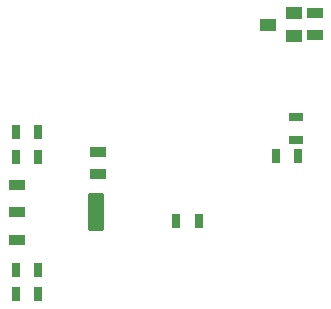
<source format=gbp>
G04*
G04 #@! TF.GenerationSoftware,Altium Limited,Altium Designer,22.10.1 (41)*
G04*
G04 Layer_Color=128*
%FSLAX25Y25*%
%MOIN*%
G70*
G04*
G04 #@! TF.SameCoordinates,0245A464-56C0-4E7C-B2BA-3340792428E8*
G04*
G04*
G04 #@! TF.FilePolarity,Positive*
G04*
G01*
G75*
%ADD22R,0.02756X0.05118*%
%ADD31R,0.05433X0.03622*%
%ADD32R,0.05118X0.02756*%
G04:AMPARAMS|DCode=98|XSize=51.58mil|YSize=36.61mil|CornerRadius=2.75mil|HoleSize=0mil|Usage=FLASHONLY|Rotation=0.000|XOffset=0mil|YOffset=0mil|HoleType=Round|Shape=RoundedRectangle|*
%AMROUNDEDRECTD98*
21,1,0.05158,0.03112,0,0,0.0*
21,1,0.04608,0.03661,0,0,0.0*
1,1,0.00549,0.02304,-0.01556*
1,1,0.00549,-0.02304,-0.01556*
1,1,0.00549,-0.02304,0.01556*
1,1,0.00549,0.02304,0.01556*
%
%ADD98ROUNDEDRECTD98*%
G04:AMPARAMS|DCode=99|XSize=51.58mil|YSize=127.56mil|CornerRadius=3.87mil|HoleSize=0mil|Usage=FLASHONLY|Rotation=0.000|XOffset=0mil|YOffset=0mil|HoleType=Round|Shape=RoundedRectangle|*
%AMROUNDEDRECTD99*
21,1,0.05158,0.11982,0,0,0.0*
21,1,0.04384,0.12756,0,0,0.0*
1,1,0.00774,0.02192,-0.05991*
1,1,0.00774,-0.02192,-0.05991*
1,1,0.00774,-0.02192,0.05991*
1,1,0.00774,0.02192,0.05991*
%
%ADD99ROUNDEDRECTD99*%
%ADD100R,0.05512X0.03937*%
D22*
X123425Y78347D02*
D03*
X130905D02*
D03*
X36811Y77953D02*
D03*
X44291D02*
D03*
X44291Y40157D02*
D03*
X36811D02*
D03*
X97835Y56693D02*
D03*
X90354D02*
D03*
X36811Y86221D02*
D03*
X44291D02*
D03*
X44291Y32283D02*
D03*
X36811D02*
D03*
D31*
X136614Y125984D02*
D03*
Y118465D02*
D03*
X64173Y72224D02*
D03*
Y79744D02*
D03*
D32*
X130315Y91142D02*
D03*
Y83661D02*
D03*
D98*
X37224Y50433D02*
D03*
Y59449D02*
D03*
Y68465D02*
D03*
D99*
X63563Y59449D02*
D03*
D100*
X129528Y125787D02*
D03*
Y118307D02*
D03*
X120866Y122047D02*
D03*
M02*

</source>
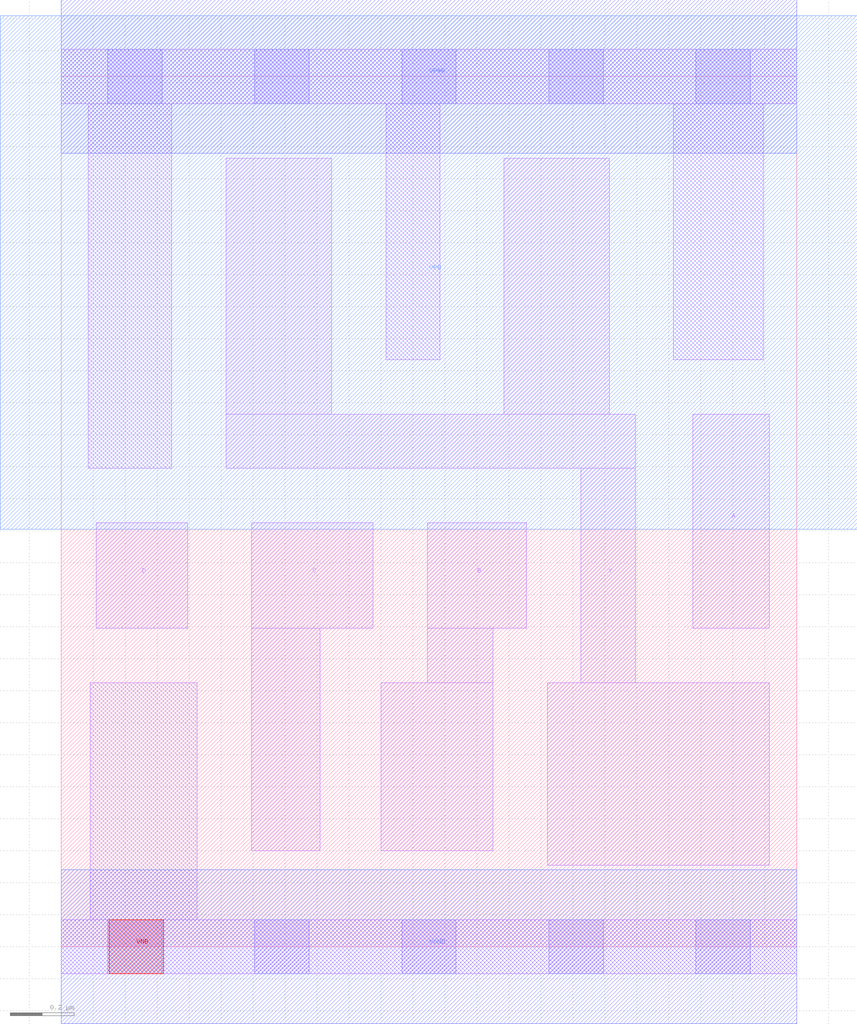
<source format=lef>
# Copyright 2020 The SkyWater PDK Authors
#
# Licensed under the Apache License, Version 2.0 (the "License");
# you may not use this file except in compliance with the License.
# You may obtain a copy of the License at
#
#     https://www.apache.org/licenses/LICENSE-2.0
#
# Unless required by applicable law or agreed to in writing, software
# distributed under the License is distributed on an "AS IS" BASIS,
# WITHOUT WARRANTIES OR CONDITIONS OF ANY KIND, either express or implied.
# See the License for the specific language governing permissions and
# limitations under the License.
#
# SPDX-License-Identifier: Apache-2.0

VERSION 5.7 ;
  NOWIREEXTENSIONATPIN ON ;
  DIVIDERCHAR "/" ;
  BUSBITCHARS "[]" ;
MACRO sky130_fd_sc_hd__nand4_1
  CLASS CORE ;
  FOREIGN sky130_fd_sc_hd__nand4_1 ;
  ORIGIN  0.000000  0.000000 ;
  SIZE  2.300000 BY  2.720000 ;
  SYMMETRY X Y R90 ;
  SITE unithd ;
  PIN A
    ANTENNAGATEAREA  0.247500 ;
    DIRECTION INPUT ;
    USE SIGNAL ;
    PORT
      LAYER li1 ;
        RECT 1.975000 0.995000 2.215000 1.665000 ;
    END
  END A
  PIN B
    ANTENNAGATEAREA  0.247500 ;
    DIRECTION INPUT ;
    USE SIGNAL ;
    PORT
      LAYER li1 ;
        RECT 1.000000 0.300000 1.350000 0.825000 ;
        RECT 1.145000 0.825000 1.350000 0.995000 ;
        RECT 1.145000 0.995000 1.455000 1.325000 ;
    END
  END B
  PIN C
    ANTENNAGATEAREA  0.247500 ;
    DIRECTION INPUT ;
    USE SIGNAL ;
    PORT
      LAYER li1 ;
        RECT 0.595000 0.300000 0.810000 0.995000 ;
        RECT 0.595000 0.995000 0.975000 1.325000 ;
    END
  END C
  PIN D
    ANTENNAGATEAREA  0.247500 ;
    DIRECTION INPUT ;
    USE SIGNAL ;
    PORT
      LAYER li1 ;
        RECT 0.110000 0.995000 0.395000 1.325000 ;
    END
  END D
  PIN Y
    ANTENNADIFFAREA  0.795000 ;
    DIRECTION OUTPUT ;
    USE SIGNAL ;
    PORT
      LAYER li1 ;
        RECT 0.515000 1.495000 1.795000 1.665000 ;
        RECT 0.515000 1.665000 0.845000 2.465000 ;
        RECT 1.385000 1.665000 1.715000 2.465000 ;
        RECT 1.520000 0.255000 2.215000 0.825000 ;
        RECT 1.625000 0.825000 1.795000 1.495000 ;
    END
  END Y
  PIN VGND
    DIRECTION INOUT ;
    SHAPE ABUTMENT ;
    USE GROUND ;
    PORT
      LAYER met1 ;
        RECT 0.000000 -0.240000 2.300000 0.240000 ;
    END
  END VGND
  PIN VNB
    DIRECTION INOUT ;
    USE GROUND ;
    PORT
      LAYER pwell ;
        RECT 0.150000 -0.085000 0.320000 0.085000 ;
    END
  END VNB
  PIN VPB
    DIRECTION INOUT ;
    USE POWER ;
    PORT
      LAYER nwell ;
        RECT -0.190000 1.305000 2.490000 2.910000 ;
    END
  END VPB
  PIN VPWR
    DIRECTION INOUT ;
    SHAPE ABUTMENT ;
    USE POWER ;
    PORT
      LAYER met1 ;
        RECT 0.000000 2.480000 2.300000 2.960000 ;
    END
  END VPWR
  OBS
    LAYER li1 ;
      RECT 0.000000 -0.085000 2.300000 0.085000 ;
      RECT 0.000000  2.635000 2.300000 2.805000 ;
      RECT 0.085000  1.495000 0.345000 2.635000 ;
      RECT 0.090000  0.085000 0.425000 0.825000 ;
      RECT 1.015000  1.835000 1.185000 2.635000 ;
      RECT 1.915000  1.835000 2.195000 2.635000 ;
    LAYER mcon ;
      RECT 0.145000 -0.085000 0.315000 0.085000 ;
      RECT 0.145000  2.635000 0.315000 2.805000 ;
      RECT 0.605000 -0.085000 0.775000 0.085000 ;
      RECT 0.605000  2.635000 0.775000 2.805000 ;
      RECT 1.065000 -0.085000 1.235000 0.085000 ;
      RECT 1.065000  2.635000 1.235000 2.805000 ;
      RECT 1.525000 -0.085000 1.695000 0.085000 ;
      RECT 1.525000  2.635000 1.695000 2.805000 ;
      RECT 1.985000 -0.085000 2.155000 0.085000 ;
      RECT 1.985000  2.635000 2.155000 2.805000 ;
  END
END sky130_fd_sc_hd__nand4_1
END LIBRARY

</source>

:::

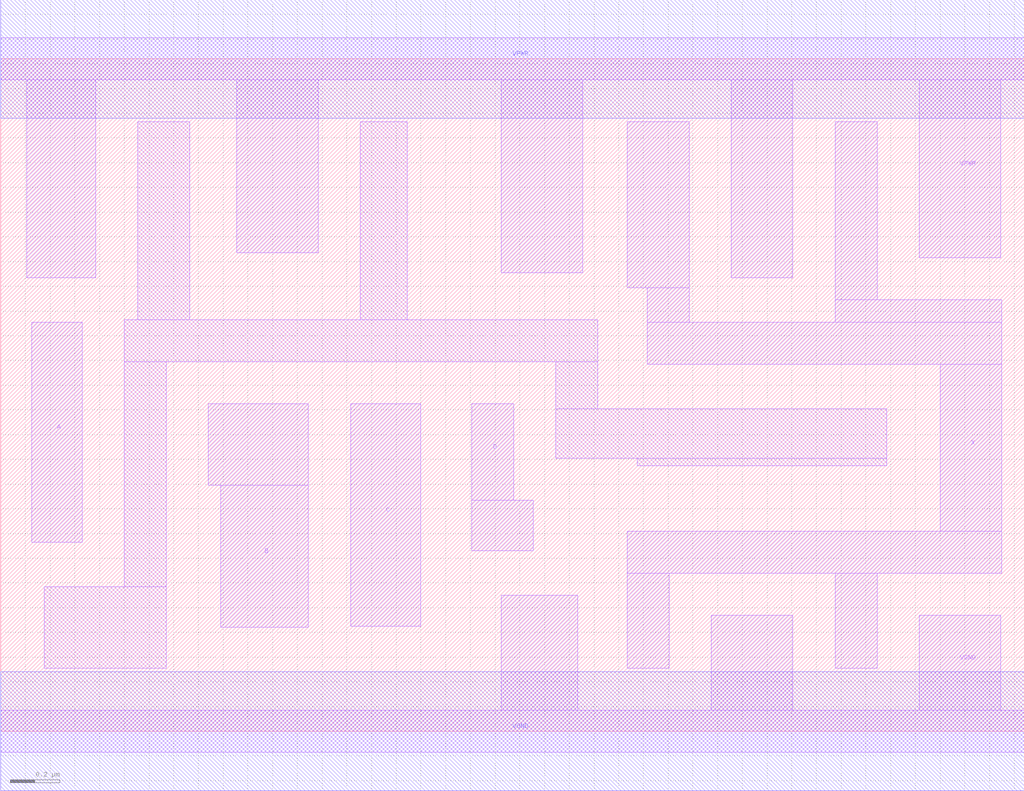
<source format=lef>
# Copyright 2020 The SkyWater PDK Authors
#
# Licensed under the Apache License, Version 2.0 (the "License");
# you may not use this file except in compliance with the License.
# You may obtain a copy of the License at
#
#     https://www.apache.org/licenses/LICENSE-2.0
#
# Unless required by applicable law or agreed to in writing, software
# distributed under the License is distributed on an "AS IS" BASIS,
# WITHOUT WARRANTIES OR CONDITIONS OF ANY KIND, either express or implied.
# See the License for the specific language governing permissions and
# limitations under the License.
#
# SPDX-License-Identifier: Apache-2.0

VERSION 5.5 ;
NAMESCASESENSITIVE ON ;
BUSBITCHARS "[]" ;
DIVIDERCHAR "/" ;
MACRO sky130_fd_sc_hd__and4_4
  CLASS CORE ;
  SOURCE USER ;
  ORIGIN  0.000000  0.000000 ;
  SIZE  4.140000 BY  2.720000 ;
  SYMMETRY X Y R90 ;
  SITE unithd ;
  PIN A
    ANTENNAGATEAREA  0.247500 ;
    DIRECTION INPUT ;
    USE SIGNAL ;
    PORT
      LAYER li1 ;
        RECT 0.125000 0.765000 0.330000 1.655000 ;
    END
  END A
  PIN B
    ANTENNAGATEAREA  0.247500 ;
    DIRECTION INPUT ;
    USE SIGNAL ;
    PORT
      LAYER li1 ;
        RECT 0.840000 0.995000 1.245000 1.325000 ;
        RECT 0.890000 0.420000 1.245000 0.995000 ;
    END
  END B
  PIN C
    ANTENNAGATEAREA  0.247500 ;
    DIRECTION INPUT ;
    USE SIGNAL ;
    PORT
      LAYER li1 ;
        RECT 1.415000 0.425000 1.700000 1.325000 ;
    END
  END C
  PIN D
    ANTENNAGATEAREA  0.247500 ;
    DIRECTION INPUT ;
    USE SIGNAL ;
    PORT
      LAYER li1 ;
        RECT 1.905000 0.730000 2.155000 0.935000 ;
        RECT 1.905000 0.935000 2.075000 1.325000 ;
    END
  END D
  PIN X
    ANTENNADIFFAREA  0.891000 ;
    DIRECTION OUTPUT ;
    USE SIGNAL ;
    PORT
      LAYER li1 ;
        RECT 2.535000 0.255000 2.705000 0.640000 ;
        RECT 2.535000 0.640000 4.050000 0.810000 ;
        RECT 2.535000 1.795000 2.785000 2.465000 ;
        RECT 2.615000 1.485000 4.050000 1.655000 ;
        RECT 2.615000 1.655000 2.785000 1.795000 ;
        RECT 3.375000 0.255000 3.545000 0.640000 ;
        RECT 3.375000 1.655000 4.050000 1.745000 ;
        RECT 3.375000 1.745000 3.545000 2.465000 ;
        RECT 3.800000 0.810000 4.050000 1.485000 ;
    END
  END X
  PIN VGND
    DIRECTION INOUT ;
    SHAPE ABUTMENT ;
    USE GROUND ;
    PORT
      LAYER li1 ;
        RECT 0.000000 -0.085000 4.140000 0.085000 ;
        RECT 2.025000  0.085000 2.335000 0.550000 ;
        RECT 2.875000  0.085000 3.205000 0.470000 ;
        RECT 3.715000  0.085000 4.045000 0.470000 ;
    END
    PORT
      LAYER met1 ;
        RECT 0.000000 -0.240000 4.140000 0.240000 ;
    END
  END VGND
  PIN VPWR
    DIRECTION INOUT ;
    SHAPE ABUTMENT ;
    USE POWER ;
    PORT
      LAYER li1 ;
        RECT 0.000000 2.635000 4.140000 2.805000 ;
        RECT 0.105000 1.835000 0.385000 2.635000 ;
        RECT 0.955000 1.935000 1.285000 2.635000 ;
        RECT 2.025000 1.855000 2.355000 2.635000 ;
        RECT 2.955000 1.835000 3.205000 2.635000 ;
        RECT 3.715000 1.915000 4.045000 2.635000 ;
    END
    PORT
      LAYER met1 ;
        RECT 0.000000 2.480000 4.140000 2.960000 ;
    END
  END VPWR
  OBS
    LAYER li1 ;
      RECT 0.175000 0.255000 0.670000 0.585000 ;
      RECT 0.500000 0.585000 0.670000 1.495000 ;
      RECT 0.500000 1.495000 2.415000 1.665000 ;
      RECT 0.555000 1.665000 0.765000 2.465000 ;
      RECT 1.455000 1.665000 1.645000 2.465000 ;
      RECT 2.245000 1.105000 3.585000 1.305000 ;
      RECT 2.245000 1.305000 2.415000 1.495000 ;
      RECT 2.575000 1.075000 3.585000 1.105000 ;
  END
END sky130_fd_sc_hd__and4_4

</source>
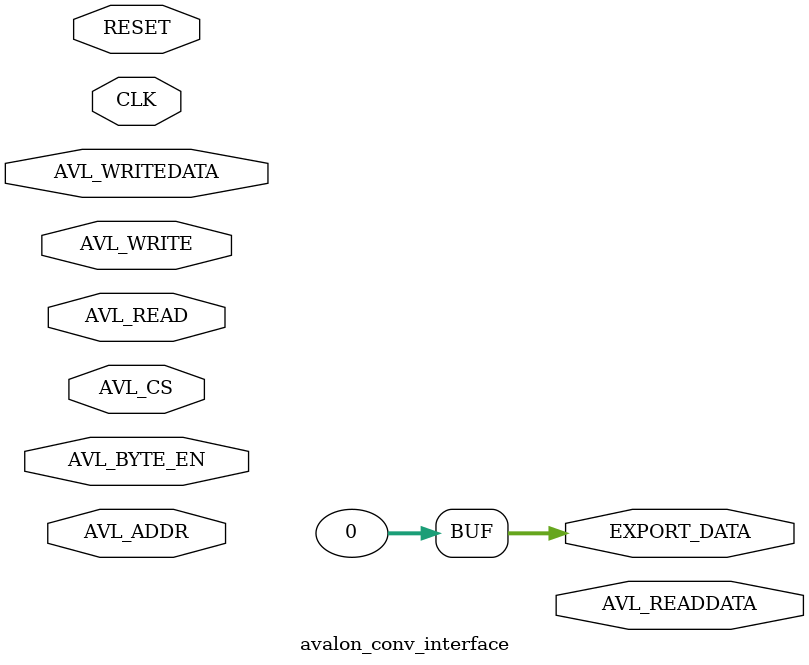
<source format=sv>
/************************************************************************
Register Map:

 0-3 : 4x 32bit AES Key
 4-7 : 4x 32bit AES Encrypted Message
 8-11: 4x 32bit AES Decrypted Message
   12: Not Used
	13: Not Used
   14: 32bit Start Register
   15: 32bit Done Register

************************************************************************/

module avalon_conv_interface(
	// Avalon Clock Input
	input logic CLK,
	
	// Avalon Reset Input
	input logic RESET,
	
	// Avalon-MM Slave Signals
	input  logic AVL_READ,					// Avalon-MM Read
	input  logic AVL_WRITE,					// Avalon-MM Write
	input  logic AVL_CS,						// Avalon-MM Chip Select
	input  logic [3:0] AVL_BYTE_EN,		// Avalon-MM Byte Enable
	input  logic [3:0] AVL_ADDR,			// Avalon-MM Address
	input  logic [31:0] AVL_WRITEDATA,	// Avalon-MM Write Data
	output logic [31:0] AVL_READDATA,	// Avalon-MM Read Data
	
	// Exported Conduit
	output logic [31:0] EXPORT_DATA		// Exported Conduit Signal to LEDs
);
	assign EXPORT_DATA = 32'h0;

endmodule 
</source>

:::

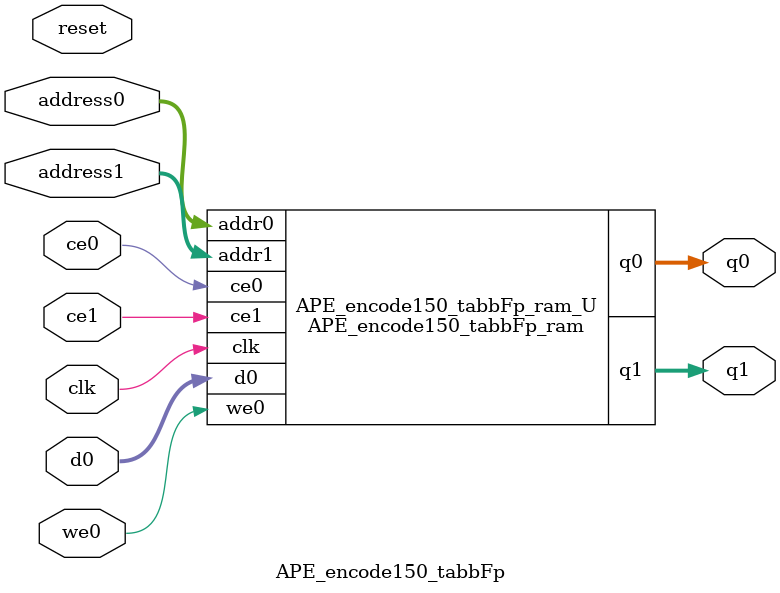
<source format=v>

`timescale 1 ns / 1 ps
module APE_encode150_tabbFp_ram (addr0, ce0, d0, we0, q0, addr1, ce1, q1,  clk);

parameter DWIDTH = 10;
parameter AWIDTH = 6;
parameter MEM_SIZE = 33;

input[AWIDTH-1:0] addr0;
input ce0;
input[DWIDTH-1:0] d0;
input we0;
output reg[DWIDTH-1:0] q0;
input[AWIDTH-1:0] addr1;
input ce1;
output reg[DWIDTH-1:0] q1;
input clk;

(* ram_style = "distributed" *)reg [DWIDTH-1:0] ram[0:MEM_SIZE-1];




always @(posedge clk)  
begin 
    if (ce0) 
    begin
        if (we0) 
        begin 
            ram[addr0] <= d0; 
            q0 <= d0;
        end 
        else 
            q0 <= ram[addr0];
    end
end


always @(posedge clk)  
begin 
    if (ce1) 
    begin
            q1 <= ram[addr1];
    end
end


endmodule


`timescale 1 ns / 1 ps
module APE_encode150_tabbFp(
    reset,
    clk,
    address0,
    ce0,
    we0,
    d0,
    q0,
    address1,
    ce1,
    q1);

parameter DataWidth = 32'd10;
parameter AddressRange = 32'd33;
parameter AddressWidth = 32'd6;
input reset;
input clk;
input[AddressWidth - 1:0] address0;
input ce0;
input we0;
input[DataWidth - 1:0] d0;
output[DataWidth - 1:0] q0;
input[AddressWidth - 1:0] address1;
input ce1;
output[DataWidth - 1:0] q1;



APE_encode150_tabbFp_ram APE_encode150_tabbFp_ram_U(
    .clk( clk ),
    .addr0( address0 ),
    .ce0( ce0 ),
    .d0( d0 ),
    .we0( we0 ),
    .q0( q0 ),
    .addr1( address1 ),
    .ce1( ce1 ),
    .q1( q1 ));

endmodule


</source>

:::

▸ **What you will do**:
In the entries above, one line contains "RECT -0.190000 1.305000" and another contains "0.425000 0.825000 ;". Reproduce exactly those two lines and the lines between them, nothing else.

▸ **Exercise solution**:
        RECT -0.190000 1.305000 2.490000 2.910000 ;
    END
  END VPB
  PIN VPWR
    DIRECTION INOUT ;
    SHAPE ABUTMENT ;
    USE POWER ;
    PORT
      LAYER met1 ;
        RECT 0.000000 2.480000 2.300000 2.960000 ;
    END
  END VPWR
  OBS
    LAYER li1 ;
      RECT 0.000000 -0.085000 2.300000 0.085000 ;
      RECT 0.000000  2.635000 2.300000 2.805000 ;
      RECT 0.085000  1.495000 0.345000 2.635000 ;
      RECT 0.090000  0.085000 0.425000 0.825000 ;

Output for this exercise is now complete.